At their core, the Gainward RTX 5060 Ghost OC and the MSI RTX 5060 Ventus 2X are built on identical silicon: both share the same 3840 shading units, 120 TMUs, 48 ROPs, and a base GPU clock of 2280 MHz. This means their theoretical throughput ceiling is governed by the same architecture, and any performance gap between them comes down entirely to one variable: the factory-configured boost clock.
That is where the Ghost OC pulls ahead. Its 2535 MHz turbo outpaces the Ventus 2X's 2497 MHz — a 38 MHz difference that flows directly into every derived metric. The Ghost OC delivers 19.47 TFLOPS of floating-point performance versus 19.18 TFLOPS, a 304.2 GTexels/s texture rate against 299.6 GTexels/s, and a pixel rate of 121.7 GPixel/s compared to 119.9 GPixel/s. In isolation these gaps are modest — roughly 1.5% across the board — but they reflect a real, factory-validated clock advantage rather than headroom that may or may not be achievable through manual overclocking.
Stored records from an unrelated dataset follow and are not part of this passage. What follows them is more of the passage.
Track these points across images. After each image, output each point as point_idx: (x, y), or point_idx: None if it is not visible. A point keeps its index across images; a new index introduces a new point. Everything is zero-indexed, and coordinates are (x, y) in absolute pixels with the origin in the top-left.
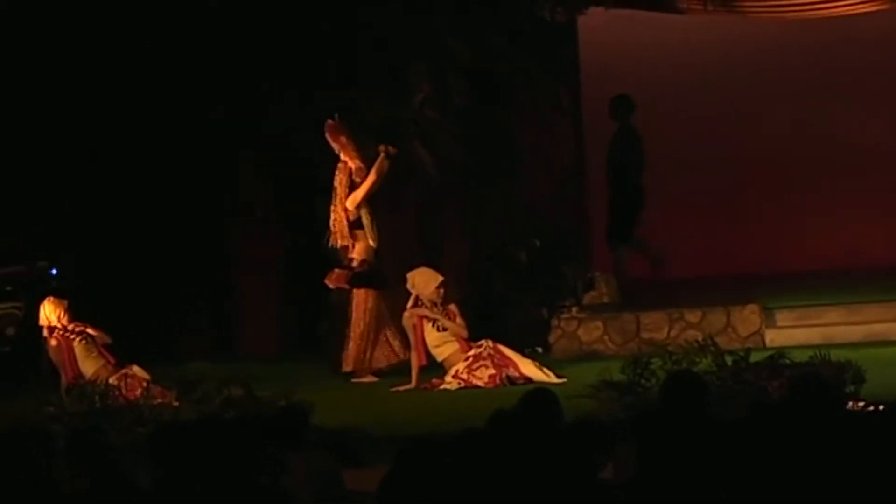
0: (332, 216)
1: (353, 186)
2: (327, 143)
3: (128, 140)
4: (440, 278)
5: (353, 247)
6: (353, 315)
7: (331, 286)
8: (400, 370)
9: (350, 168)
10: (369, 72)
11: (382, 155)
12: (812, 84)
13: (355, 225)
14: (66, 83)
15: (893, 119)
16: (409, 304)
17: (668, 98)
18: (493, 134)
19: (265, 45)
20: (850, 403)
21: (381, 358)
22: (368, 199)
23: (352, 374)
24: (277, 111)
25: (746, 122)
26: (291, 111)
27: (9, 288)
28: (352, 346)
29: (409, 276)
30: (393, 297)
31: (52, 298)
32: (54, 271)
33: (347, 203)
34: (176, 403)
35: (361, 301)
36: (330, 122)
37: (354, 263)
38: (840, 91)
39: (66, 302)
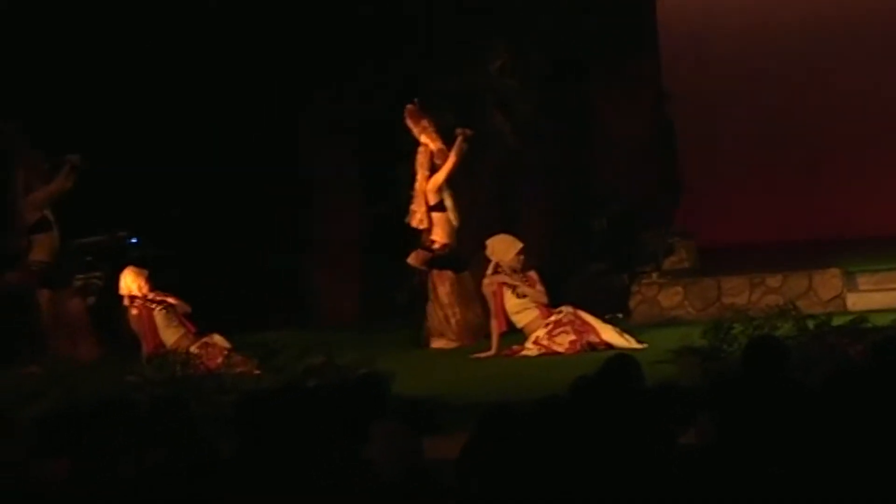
0: (413, 198)
1: (433, 168)
2: (404, 114)
3: (212, 112)
4: (520, 245)
5: (433, 229)
6: (433, 297)
7: (412, 265)
8: (481, 338)
9: (431, 151)
10: (447, 41)
11: (461, 138)
12: (891, 46)
13: (436, 207)
14: (159, 63)
15: None
16: (489, 270)
17: (748, 64)
18: (573, 103)
19: (343, 18)
20: None
21: (461, 335)
22: (448, 180)
23: (432, 346)
24: (355, 83)
25: (828, 85)
26: (369, 82)
27: (89, 258)
28: (432, 326)
29: (489, 242)
30: (473, 273)
31: (132, 268)
32: (135, 241)
33: (428, 186)
34: (257, 372)
35: (440, 283)
36: (410, 106)
37: (436, 246)
38: None
39: (146, 272)
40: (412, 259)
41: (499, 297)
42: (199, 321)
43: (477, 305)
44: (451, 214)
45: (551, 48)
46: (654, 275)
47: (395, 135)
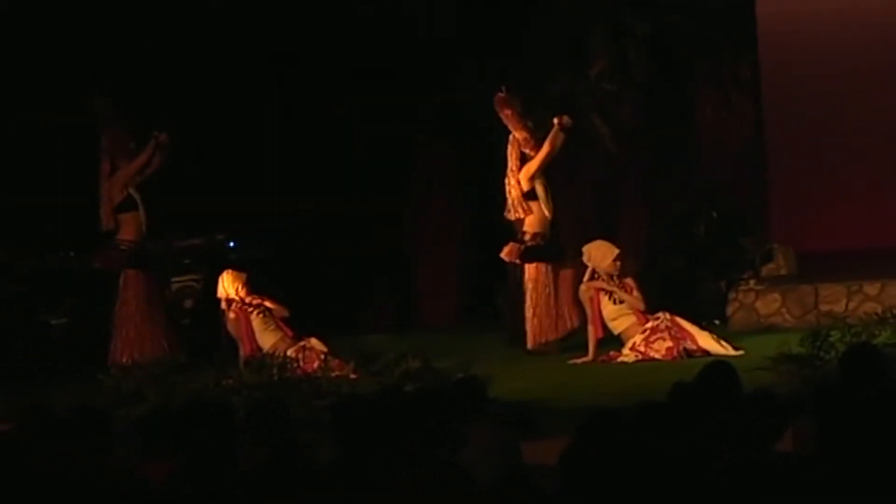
0: (507, 189)
1: (524, 159)
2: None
3: (309, 114)
4: (616, 251)
5: (527, 220)
6: (526, 290)
7: (505, 259)
8: (578, 343)
9: (518, 140)
10: (547, 44)
11: (557, 126)
12: None
13: (529, 197)
14: (270, 58)
15: None
16: (586, 277)
17: (846, 65)
18: (672, 107)
19: (441, 18)
20: None
21: (555, 329)
22: (544, 171)
23: (535, 349)
24: (455, 83)
25: None
26: (469, 83)
27: (187, 261)
28: (528, 322)
29: (586, 249)
30: (571, 269)
31: (230, 271)
32: (233, 244)
33: (520, 175)
34: (354, 376)
35: (533, 276)
36: (498, 94)
37: (527, 237)
38: None
39: (244, 275)
40: (505, 253)
41: (595, 302)
42: (297, 325)
43: (570, 298)
44: (544, 205)
45: (651, 52)
46: (752, 281)
47: (496, 136)
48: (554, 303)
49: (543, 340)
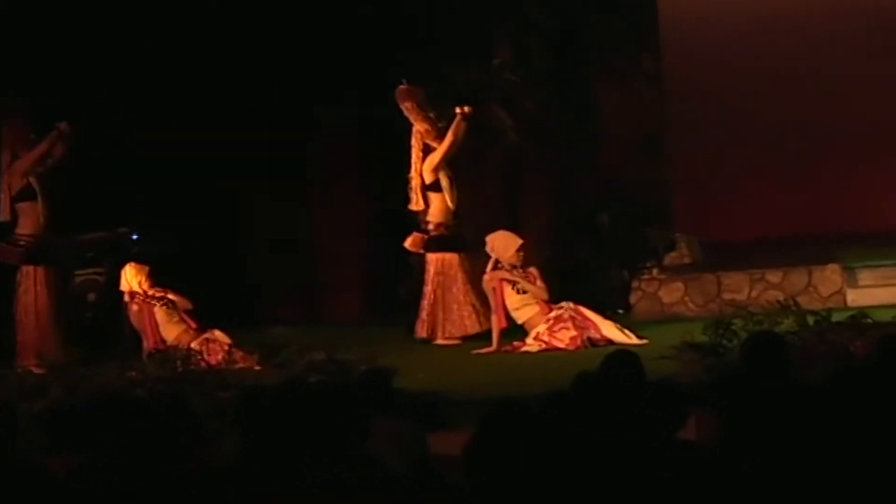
0: (410, 180)
1: (427, 150)
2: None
3: (207, 105)
4: (520, 241)
5: (430, 211)
6: (431, 281)
7: (409, 250)
8: (482, 334)
9: (420, 132)
10: (449, 36)
11: (459, 116)
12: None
13: (433, 188)
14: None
15: None
16: (489, 267)
17: (747, 58)
18: (576, 98)
19: (344, 16)
20: None
21: (463, 325)
22: (448, 162)
23: (428, 339)
24: (357, 76)
25: (828, 80)
26: (371, 75)
27: (90, 254)
28: (425, 312)
29: (489, 239)
30: (474, 261)
31: (133, 264)
32: (136, 237)
33: (424, 166)
34: (258, 368)
35: (437, 266)
36: (399, 87)
37: (430, 227)
38: None
39: (147, 268)
40: (409, 244)
41: (499, 293)
42: (201, 317)
43: (475, 290)
44: (448, 195)
45: (553, 44)
46: (655, 271)
47: (403, 130)
48: (457, 295)
49: (447, 332)
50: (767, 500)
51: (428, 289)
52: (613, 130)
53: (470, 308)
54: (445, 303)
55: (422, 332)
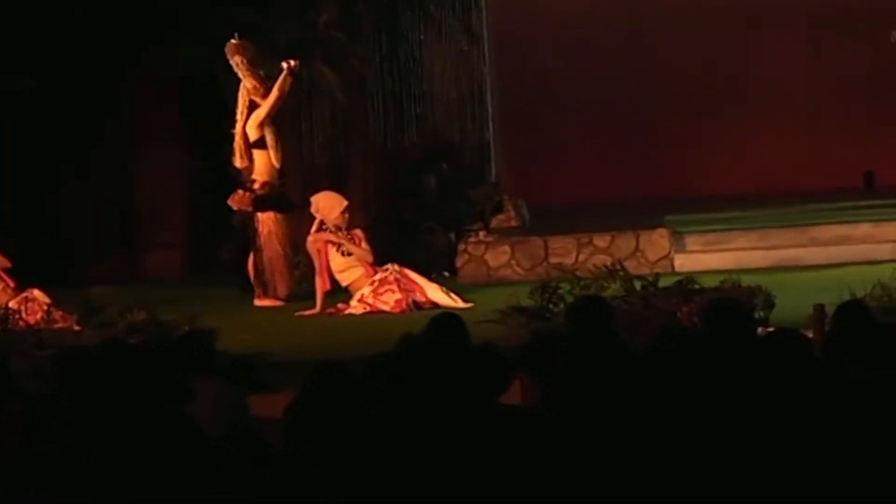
0: (234, 137)
1: (253, 107)
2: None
3: (29, 62)
4: (345, 203)
5: (255, 169)
6: (258, 239)
7: (234, 208)
8: (304, 295)
9: (247, 88)
10: None
11: (286, 72)
12: (724, 10)
13: (258, 145)
14: None
15: (804, 46)
16: (314, 228)
17: (577, 27)
18: (402, 57)
19: None
20: (760, 329)
21: (286, 284)
22: (273, 119)
23: (258, 301)
24: (178, 31)
25: (657, 49)
26: (193, 31)
27: None
28: (259, 274)
29: (314, 199)
30: (298, 220)
31: None
32: None
33: (248, 123)
34: (77, 328)
35: (265, 225)
36: (230, 42)
37: (256, 185)
38: (752, 17)
39: None
40: (234, 201)
41: (323, 254)
42: (20, 276)
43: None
44: (273, 153)
45: (377, 4)
46: (482, 233)
47: (221, 84)
48: (285, 255)
49: (274, 292)
50: (588, 466)
51: (259, 249)
52: (440, 91)
53: (288, 269)
54: (282, 262)
55: (257, 297)
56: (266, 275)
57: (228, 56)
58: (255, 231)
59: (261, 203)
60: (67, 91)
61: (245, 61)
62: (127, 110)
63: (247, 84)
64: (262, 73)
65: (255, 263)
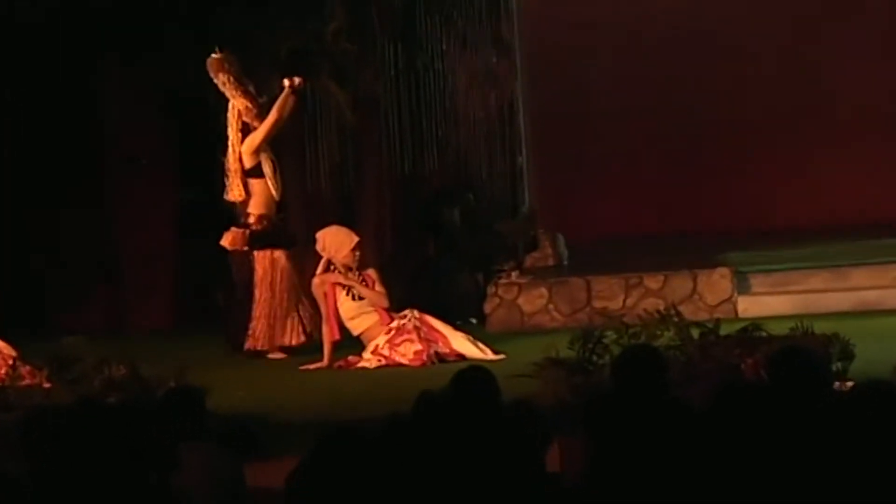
0: (227, 166)
1: (247, 131)
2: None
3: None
4: (355, 239)
5: (251, 201)
6: (256, 283)
7: (227, 248)
8: (311, 347)
9: (238, 110)
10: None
11: (287, 90)
12: (787, 34)
13: (253, 174)
14: None
15: (880, 72)
16: (320, 269)
17: (625, 33)
18: (421, 71)
19: None
20: (838, 384)
21: (291, 334)
22: (271, 144)
23: (256, 352)
24: (165, 44)
25: (710, 77)
26: (182, 43)
27: None
28: (256, 321)
29: (319, 235)
30: (303, 259)
31: None
32: None
33: (242, 148)
34: (47, 385)
35: (264, 266)
36: (212, 56)
37: (251, 220)
38: (821, 41)
39: None
40: (226, 241)
41: (331, 299)
42: None
43: (304, 294)
44: (271, 183)
45: (400, 9)
46: (514, 274)
47: (213, 106)
48: (289, 300)
49: (275, 343)
50: None
51: (257, 293)
52: (466, 110)
53: (296, 317)
54: (284, 308)
55: (252, 344)
56: (268, 326)
57: (212, 74)
58: (256, 273)
59: (256, 241)
60: (37, 120)
61: (232, 79)
62: (107, 136)
63: (237, 105)
64: (252, 89)
65: (255, 312)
In practical terms, neither card will feel meaningfully different in day-to-day gaming workloads; a sub-2% throughput delta sits well within frame-time noise. That said, the Ghost OC has a clear, albeit narrow, performance edge on paper, and for users who want the faster card out of the box without touching any settings, it is the straightforward pick in this group. The Ventus 2X matches it on every fixed hardware spec and trails only because of its more conservative boost target.